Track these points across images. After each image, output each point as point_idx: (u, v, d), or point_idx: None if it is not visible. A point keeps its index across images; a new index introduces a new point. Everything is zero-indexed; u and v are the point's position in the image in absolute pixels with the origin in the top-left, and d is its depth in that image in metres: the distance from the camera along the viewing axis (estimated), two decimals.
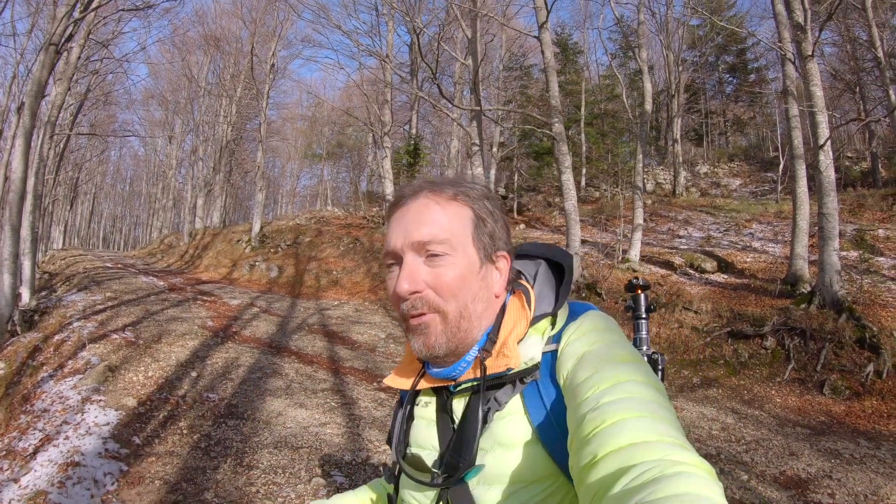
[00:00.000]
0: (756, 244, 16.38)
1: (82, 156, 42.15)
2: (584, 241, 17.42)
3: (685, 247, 16.91)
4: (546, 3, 14.08)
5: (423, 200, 1.17)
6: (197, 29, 37.48)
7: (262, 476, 5.66)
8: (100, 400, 7.54)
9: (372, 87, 30.27)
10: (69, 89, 18.84)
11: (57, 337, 10.83)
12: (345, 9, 35.61)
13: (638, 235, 15.79)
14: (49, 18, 15.93)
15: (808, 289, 11.76)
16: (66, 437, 6.33)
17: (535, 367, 1.12)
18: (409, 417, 1.31)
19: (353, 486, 5.43)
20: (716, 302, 12.33)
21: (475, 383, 1.15)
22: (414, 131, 29.61)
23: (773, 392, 9.34)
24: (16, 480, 5.50)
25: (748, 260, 14.84)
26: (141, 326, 11.69)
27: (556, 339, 1.15)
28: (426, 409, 1.26)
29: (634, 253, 15.53)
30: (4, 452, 6.38)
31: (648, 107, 17.48)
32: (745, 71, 34.94)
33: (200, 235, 34.68)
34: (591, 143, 29.92)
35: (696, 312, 12.07)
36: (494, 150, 30.11)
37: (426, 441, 1.23)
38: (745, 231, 17.82)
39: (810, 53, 11.57)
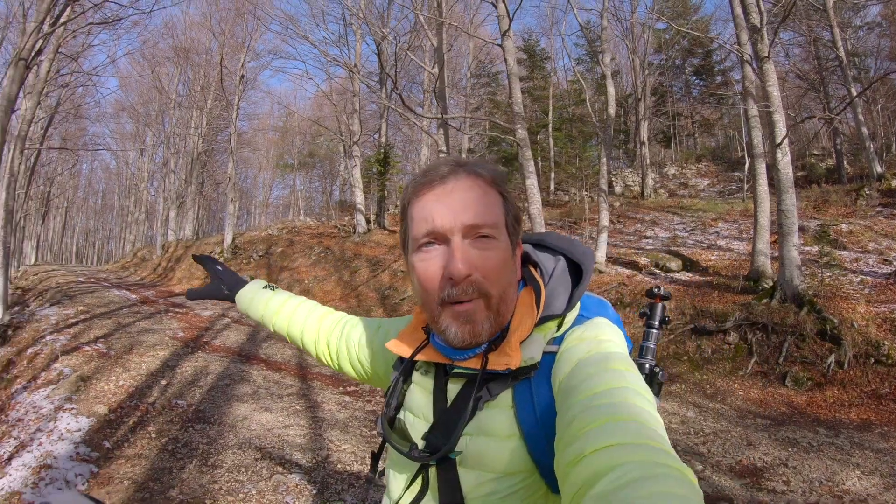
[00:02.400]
0: (721, 242, 16.56)
1: (53, 169, 41.74)
2: None
3: (651, 247, 17.06)
4: (508, 12, 14.18)
5: (467, 180, 1.16)
6: (167, 41, 37.24)
7: (226, 475, 5.78)
8: (72, 408, 7.64)
9: (341, 97, 30.36)
10: (39, 103, 18.69)
11: (30, 350, 10.85)
12: (313, 19, 35.70)
13: (604, 237, 15.88)
14: (18, 33, 15.85)
15: (770, 284, 11.88)
16: (40, 444, 6.45)
17: (533, 367, 1.13)
18: (406, 382, 1.32)
19: (312, 482, 5.57)
20: (679, 300, 12.44)
21: (473, 372, 1.16)
22: (384, 140, 29.62)
23: (735, 386, 9.48)
24: None
25: (713, 258, 15.00)
26: (113, 338, 11.72)
27: (559, 341, 1.17)
28: (425, 378, 1.28)
29: (600, 254, 15.63)
30: None
31: (612, 111, 17.60)
32: (711, 73, 35.28)
33: (173, 248, 34.55)
34: (559, 148, 30.12)
35: None
36: (487, 161, 30.22)
37: (419, 409, 1.25)
38: (710, 230, 18.01)
39: (766, 55, 11.76)
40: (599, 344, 1.09)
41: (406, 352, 1.29)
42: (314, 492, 5.38)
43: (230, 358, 11.09)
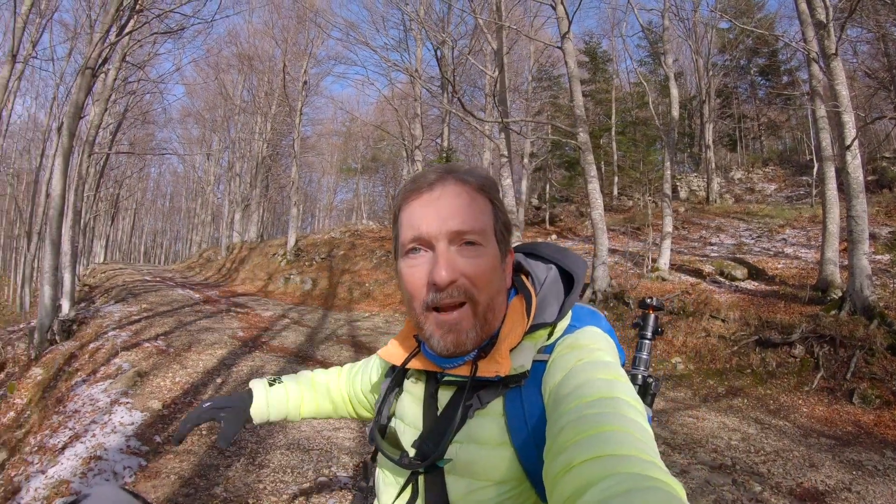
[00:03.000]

(WHAT YOU ARE ASKED TO DO): Above are the entries. Copy exactly the part that opens with the line containing "0: (756, 244, 16.38)" and closes with the line containing "37: (426, 441, 1.23)", and no more.

(RESPONSE TO THE TASK):
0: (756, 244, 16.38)
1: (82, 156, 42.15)
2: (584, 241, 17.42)
3: (685, 247, 16.91)
4: (546, 3, 14.08)
5: (423, 200, 1.17)
6: (197, 29, 37.48)
7: (262, 476, 5.66)
8: (100, 400, 7.54)
9: (372, 87, 30.27)
10: (69, 89, 18.84)
11: (57, 337, 10.83)
12: (345, 9, 35.61)
13: (638, 235, 15.79)
14: (49, 18, 15.93)
15: (808, 289, 11.76)
16: (66, 437, 6.33)
17: (535, 367, 1.12)
18: (409, 417, 1.31)
19: (353, 486, 5.43)
20: (716, 302, 12.33)
21: (475, 383, 1.15)
22: (414, 131, 29.61)
23: (773, 392, 9.34)
24: (16, 480, 5.50)
25: (748, 260, 14.84)
26: (141, 326, 11.69)
27: (556, 339, 1.15)
28: (426, 409, 1.26)
29: (634, 253, 15.53)
30: (4, 452, 6.38)
31: (648, 107, 17.48)
32: (745, 71, 34.94)
33: (200, 235, 34.68)
34: (591, 143, 29.92)
35: (696, 312, 12.07)
36: (494, 150, 30.11)
37: (426, 441, 1.23)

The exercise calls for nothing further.